# Called to Worship and the Sea?



## Warren (Dec 15, 2014)

I'm 25, unmarried, a dead-end job, living with parents again, and so far called to the great joy of worshipping the Lord Jesus corporately. I'm not ashamed of the other blessings (youth, singleness, employment, loving parents), but there's been greater joy in going to church, to fellowship and singing psalms, pray, and sit under preaching. However, I really want to be a sailor. I'd need to begin on river boats, or on fishing boats, but I'd like to turn that into life at sea, at least until I get my bearings and finance round 3 of school. I'm inspired by types like Louis L'Amour and Eric Hoffer, who adapted to a wandering lifestyle and learned a lot that way, rather than the scholars who, God bless the good ones, never leave academia.

Has anyone made these two callings work? I mean, being unchurched for months, over a year at a time, in some cases. Bunking with all the unsavory types Christ likes to draw to himself. Possibly being the only Calvinist, let alone believer in my circle of contact. I'd just really like to know if anybody on these boards or in Reformed history made it work. I'm not looking for testimonies from men who _knew_ they had the calling to preach and evangelize, and were knit to a catechizing Church's mission, before beginning work as a sailor. Just anybody who was a layman at the time they went to sea on a freighter or fishing boat, as these would not have Sabbath services.

Thanks


----------



## johnny (Dec 15, 2014)

Sounds like you should join the Navy.

There are ministry opportunities involved in this, (Perhaps a Naval Chaplaincy Commission)

Naval Chaplaincy School and Center


----------



## Warren (Dec 15, 2014)

I appreciate the help, but I was turned down at MEPS in April, appealed, and lost.


----------



## earl40 (Dec 15, 2014)

Some jobs require one to be out of fellowship for extended periods of time. Not knowing you personally it appears to me from what you wrote you may be called to be a sailor. Sometimes you have to try it to find out. The Lord may take the salt out of you hair. Or you may really have sea legs, and if so the sailors life may be your calling. Of course check with your parents and friends who know you more than any of us.


----------



## whirlingmerc (Dec 15, 2014)

There used to be two missionary ships. Logos and Doulos. I believe one sank. I'm wondering if they are still around.

Here they are... operation mobilization has a ship ministry
OM Ships International

Note the article of them ministering in Cambodia


----------



## matt01 (Dec 15, 2014)

Warren said:


> However, I really want to be a sailor. I'd need to begin on river boats, or on fishing boats, but I'd like to turn that into life at sea, at least until I get my bearings...



How much time have you actually spent on the water?


----------



## Warren (Dec 16, 2014)

Probably 6-7 hours at sea as a passenger on a ferry in Greece/Turkey. I was also on a ferry to Elba. Just wanted to know if anybody's made this life work who was a layman, what their struggles were, what they did for worship, if they even recommend that way for another. My goal is using that time for discipline and field research, going back to school some day for archaeology.

(TO DO) Using the forum thread, explain why joining the Navy is not an option for Warren.

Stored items
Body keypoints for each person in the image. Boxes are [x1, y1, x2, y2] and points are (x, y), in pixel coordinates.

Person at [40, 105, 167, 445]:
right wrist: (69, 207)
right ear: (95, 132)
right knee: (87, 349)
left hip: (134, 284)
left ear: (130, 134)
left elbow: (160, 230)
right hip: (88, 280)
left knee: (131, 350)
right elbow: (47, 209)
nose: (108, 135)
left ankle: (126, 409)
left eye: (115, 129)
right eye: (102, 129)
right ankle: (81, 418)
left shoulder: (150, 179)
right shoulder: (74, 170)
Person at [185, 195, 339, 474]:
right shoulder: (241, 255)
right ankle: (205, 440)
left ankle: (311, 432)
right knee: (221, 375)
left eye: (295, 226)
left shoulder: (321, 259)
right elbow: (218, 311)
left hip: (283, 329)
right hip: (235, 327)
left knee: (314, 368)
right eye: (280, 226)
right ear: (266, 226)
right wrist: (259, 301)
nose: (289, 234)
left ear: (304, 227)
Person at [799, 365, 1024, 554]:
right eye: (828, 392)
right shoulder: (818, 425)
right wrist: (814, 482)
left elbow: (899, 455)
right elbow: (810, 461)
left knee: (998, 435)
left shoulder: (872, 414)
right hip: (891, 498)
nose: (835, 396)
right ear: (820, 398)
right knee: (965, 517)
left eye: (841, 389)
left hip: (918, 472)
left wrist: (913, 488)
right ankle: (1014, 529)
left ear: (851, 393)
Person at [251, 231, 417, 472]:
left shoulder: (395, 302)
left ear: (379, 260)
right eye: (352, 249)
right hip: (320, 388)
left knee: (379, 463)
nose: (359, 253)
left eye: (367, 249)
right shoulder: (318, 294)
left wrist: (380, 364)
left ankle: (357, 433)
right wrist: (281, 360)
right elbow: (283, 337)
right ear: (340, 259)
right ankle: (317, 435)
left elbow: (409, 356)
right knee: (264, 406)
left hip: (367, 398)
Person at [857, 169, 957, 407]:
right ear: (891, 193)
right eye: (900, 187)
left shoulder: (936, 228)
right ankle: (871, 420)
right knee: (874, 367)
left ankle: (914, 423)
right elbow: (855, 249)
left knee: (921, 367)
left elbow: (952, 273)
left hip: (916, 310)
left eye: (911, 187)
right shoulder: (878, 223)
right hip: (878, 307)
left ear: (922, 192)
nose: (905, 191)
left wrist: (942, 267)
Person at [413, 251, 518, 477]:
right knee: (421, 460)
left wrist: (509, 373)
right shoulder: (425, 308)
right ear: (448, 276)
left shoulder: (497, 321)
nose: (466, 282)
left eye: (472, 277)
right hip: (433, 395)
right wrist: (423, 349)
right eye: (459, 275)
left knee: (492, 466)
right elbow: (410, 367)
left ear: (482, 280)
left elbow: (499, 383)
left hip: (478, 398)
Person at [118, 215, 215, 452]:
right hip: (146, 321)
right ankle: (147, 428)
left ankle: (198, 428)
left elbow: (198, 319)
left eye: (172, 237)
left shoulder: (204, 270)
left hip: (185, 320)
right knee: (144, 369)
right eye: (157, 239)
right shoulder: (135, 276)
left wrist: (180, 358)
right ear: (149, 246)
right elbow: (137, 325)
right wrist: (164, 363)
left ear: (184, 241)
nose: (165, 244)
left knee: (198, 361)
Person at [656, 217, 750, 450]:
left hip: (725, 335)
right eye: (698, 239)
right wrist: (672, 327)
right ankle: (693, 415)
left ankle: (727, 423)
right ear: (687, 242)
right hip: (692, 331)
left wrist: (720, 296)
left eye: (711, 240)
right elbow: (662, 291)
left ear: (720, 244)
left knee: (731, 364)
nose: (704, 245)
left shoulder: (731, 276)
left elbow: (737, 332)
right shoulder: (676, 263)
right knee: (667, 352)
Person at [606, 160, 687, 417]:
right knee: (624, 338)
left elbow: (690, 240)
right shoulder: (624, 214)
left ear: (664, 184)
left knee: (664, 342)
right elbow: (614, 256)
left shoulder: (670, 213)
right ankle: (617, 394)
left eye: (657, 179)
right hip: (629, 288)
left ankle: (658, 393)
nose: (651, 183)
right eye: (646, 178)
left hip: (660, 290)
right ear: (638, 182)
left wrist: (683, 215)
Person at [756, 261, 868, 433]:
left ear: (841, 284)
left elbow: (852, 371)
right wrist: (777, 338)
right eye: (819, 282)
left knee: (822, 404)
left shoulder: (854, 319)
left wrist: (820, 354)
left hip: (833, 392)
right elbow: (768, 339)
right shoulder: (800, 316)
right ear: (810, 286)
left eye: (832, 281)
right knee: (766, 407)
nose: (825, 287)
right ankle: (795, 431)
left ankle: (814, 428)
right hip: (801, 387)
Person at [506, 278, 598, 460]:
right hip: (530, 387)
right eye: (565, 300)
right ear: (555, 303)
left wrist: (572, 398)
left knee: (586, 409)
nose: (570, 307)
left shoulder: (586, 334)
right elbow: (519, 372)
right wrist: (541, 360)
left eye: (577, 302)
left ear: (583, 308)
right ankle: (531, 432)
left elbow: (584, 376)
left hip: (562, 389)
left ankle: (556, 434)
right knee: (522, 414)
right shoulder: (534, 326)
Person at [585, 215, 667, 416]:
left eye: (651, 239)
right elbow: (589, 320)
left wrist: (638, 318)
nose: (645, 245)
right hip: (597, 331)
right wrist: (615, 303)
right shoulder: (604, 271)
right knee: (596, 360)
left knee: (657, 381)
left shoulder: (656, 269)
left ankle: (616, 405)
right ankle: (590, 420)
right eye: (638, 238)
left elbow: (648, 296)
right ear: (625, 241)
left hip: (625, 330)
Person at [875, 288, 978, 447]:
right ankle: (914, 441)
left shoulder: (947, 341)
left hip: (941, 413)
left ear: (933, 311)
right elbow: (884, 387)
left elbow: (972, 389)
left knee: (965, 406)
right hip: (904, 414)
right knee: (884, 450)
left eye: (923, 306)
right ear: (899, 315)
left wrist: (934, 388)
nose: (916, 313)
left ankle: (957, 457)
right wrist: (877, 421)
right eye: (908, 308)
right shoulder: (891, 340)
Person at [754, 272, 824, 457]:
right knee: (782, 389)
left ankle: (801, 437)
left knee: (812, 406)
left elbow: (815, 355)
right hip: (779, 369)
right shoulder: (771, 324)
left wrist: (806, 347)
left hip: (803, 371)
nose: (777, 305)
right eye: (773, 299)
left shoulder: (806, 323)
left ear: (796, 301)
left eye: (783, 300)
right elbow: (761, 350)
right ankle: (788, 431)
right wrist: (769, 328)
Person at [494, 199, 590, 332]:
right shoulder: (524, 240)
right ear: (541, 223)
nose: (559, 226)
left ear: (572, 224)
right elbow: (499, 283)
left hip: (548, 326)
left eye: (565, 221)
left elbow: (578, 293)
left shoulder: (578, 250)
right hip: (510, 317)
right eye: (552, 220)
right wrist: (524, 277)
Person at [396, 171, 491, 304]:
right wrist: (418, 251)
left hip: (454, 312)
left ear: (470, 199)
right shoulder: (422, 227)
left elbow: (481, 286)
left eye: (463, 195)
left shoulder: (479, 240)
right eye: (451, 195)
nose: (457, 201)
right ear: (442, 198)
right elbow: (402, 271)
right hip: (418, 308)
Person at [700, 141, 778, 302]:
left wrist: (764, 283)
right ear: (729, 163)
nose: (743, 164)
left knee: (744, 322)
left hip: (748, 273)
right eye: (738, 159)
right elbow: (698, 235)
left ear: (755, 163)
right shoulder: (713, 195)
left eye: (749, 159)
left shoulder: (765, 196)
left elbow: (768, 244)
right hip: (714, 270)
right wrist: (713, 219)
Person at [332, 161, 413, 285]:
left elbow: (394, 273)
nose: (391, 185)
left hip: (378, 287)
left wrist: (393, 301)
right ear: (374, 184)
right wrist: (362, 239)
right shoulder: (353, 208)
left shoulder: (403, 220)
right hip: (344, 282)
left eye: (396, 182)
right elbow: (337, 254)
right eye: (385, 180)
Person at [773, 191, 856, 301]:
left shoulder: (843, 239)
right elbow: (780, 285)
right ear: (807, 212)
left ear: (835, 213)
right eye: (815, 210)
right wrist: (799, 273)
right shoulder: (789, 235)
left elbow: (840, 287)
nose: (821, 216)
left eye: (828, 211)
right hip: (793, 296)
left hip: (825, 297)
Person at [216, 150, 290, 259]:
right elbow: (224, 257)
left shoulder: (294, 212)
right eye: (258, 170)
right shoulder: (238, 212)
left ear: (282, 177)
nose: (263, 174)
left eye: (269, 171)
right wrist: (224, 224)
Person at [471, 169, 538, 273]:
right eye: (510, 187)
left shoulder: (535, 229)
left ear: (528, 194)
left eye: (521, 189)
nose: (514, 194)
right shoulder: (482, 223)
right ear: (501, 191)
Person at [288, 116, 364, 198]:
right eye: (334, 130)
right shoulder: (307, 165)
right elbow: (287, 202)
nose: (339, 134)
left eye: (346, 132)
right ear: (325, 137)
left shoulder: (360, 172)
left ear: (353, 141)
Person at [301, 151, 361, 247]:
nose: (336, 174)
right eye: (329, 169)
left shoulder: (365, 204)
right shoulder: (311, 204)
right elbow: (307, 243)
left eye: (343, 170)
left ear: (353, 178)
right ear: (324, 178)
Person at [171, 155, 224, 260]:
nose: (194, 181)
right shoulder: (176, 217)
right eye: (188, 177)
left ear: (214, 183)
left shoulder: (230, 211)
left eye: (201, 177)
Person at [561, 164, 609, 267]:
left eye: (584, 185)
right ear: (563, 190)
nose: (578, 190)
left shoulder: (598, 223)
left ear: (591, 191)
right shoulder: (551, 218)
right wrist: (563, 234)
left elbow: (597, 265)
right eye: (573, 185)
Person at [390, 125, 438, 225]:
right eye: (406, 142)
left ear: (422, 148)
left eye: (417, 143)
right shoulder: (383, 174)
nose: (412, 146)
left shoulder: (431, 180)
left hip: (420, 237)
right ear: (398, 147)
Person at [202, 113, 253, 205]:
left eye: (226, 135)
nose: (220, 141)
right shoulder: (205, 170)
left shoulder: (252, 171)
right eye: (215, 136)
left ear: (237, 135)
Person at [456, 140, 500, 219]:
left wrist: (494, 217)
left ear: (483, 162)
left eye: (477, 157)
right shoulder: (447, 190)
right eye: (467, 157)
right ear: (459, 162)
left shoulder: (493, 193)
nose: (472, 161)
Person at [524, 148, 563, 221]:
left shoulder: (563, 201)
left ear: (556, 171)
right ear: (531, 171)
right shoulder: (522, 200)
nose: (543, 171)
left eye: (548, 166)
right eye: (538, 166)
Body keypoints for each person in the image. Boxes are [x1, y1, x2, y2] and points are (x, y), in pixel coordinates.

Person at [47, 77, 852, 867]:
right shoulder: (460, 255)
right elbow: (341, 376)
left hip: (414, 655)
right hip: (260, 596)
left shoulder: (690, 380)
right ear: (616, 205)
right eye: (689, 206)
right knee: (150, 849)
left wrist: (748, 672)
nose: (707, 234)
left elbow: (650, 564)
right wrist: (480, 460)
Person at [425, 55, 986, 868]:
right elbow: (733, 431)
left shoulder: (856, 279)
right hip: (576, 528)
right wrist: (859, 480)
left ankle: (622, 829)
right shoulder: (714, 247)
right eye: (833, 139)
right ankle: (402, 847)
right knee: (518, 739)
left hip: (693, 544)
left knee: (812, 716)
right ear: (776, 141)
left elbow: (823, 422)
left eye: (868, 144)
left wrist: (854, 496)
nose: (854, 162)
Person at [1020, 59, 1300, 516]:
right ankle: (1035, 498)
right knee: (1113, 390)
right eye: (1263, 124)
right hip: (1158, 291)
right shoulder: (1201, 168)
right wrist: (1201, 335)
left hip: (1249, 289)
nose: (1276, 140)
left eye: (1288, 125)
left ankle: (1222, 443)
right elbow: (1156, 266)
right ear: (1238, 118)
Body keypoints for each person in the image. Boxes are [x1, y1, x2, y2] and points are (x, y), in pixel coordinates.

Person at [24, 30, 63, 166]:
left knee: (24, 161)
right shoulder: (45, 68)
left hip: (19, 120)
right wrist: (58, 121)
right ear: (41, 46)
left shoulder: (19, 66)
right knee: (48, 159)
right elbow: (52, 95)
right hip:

(RESULT BELOW) Warren was turned down at MEPS in April. He appealed that decision and lost.